If the correct lock is taken in both cases by the current code, then maybe
there's no need to change anything? What does idxlockmode improve about
the existing situation? One thing I can imagine it improves is that we
don't need the potentially expensive ExecRelationIsTargetRelation() check
anymore, because idxlockmode gives that information for free.

>>> #2 would not address Tom's mention of there possibly being some way to
>>> have the index scan node initialise before the modify table node
>>> (currently we pass NoLock for indexes belonging to result rels in the
>>> index scan nodes). I can't quite imagine at the moment how that's
>>> possible, but maybe my imagination is just not good enough. We could
>>> fix that by passing RowExclusiveLock instead of NoLock. It just means
>>> we'd discover the lock already exists in the local lock table...
>>> unless of course there is a case where the index scan gets initialised
>>> before modify table is.
>>
>> Tom gave an example upthread that looked like this:
>
> [...]
>
>> But if finalize_lockmodes() in your patch set lockmodes correctly,
>> ExecInitBitmapIndexScan() called for x1 ought to lock the index with
>> RowExclusiveLock, no?
>
> Yeah, in the executor the bitmap index scan uses a RowExclusiveLock.

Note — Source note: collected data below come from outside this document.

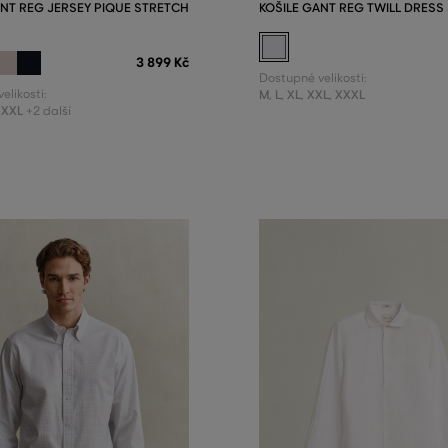
ANT REG JERSEY PIQUE STRETCH
KOŠILE GANT REG TWILL DRESS 
3 899 Kč
Dostupné velikosti:
elikosti:
M
,
L
,
XL
,
XXL
,
XXXL
XXL
+2 další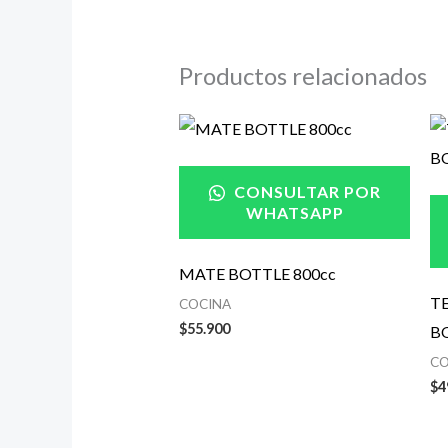
Productos relacionados
CONSULTAR POR
WHATSAPP
MATE BOTTLE 800cc
T
COCINA
$
55.900
BO
CO
$
4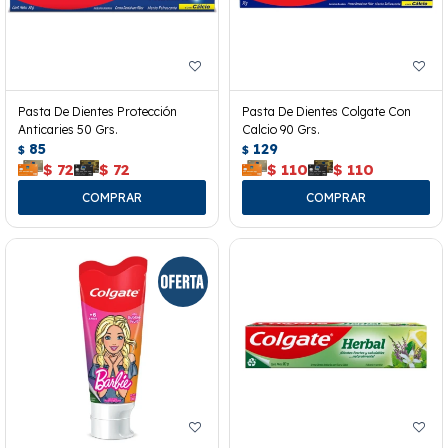
Pasta De Dientes Protección
Pasta De Dientes Colgate Con
Anticaries 50 Grs.
Calcio 90 Grs.
85
129
$
$
$
72
$
72
$
110
$
110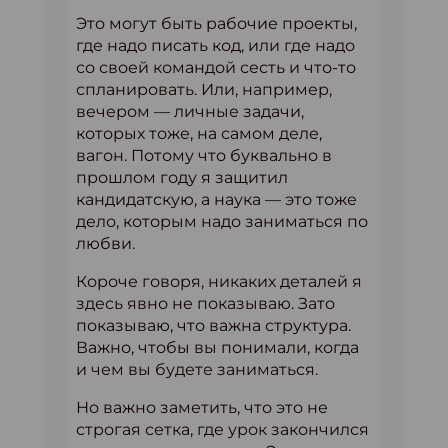
Это могут быть рабочие проекты,
где надо писать код, или где надо
со своей командой сесть и что-то
спланировать. Или, например,
вечером — личные задачи,
которых тоже, на самом деле,
вагон. Потому что буквально в
прошлом году я защитил
кандидатскую, а наука — это тоже
дело, которым надо заниматься по
любви.
Короче говоря, никаких деталей я
здесь явно не показываю. Зато
показываю, что важна структура.
Важно, чтобы вы понимали, когда
и чем вы будете заниматься.
Но важно заметить, что это не
строгая сетка, где урок закончился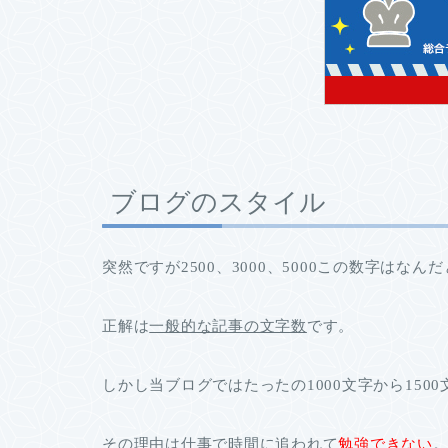
ブログのスタイル
突然ですが2500、3000、5000この数字はなん
正解は
一般的な記事の文字数
です。
しかし当ブログではたったの
1000
文字から
1500
その理由は仕事で時間に追われて
勉強できない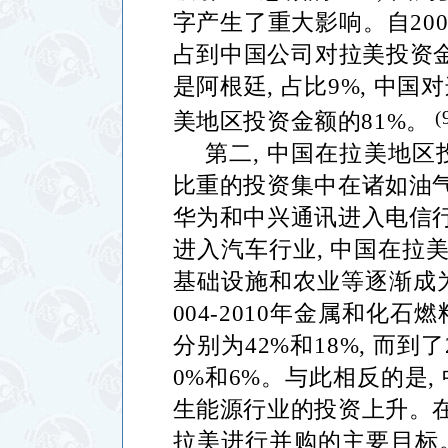
字产生了重大影响。自
20
占到中国公司对拉美投资
是阿根廷
,
占比
9%,
中国对
(
美地区投资金额的
81%
。
第二
,
中国在拉美地区
比重的投资集中在诸如油
华为和中兴通讯进入电信
进入汽车行业
,
中国在拉
基础设施和农业等逐渐成
004-2010
年金属和化石燃
分别为
42%
和
18%,
而到了
0%
和
6%
。与此相反的是
,
生能源行业的投资上升。
拉美进行并购的主要目标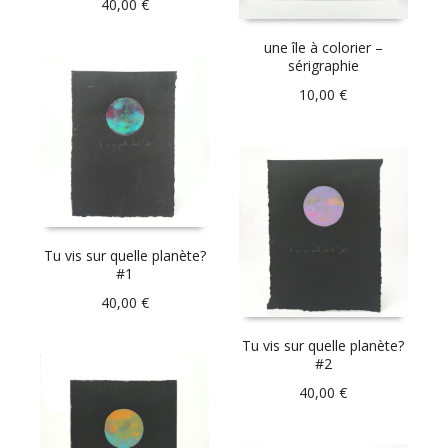
40,00
€
une île à colorier –
sérigraphie
10,00
€
Tu vis sur quelle planète?
#1
40,00
€
Tu vis sur quelle planète?
#2
40,00
€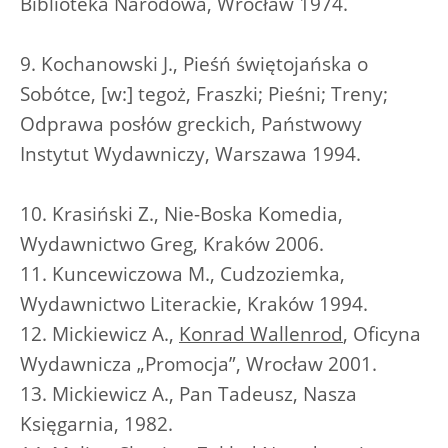
Biblioteka Narodowa, Wrocław 1974.
9. Kochanowski J., Pieśń świętojańska o
Sobótce, [w:] tegoż, Fraszki; Pieśni; Treny;
Odprawa posłów greckich, Państwowy
Instytut Wydawniczy, Warszawa 1994.
10. Krasiński Z., Nie-Boska Komedia,
Wydawnictwo Greg, Kraków 2006.
11. Kuncewiczowa M., Cudzoziemka,
Wydawnictwo Literackie, Kraków 1994.
12. Mickiewicz A.,
Konrad Wallenrod
, Oficyna
Wydawnicza „Promocja”, Wrocław 2001.
13. Mickiewicz A., Pan Tadeusz, Nasza
Księgarnia, 1982.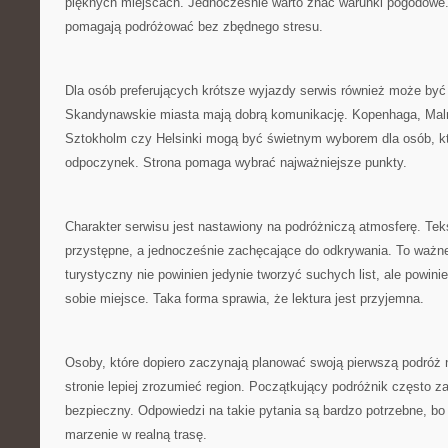
pięknych miejscach. Jednocześnie warto znać warunki pogodowe.
pomagają podróżować bez zbędnego stresu.
Dla osób preferujących krótsze wyjazdy serwis również może być 
Skandynawskie miasta mają dobrą komunikację. Kopenhaga, Mal
Sztokholm czy Helsinki mogą być świetnym wyborem dla osób, k
odpoczynek. Strona pomaga wybrać najważniejsze punkty.
Charakter serwisu jest nastawiony na podróżniczą atmosferę. Te
przystępne, a jednocześnie zachęcające do odkrywania. To ważne
turystyczny nie powinien jedynie tworzyć suchych list, ale powi
sobie miejsce. Taka forma sprawia, że lektura jest przyjemna.
Osoby, które dopiero zaczynają planować swoją pierwszą podróż 
stronie lepiej zrozumieć region. Początkujący podróżnik często za
bezpieczny. Odpowiedzi na takie pytania są bardzo potrzebne, bo
marzenie w realną trasę.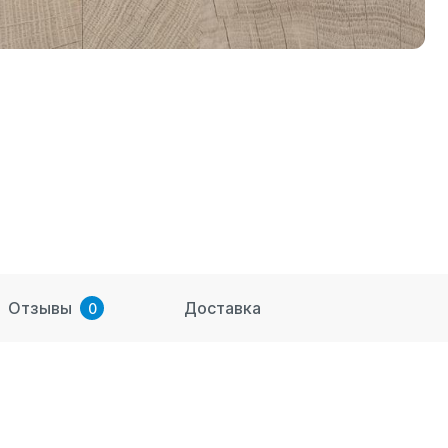
Отзывы
Доставка
0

> There's still the issue in the planner that get_relation_info() will
> still take an AccessShareLock when planning the 1st CTE and then
> upgrade it to RowExclusiveLock once it gets to the 2nd. It's not
> really very obvious how that can be fixed, but at least we don't start
> using indexes without any locks.

If we're to fix that upgrade hazard, maybe we'll need a separate phase to
determine the strongest lock to take on each table referenced in different
parts of the query (across CTEs) that runs before
pg_analyze_and_rewrite()? We surely can't use table OIDs as keys though.